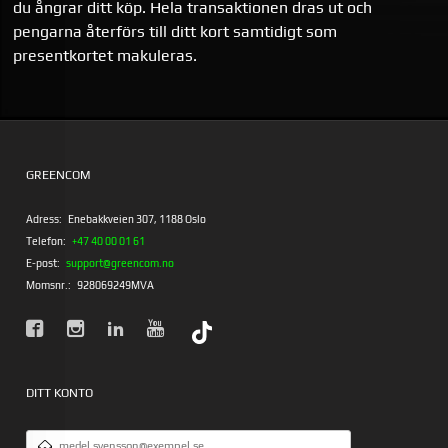
du ångrar ditt köp. Hela transaktionen dras ut och
pengarna återförs till ditt kort samtidigt som
presentkortet makuleras.
GREENCOM
Adress:
Enebakkveien 307, 1188 Oslo
Telefon:
+47 40 00 01 61
E-post:
support@greencom.no
Momsnr.:
928069249MVA
DITT KONTO
E-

Request:
Please rewrite the lines above, replacing "Telefon" with "Phone" and changing nothing else. Leave the pictures out of your answer.

Answer to this problem:
du ångrar ditt köp. Hela transaktionen dras ut och
pengarna återförs till ditt kort samtidigt som
presentkortet makuleras.
GREENCOM
Adress:
Enebakkveien 307, 1188 Oslo
Phone:
+47 40 00 01 61
E-post:
support@greencom.no
Momsnr.:
928069249MVA
DITT KONTO
E-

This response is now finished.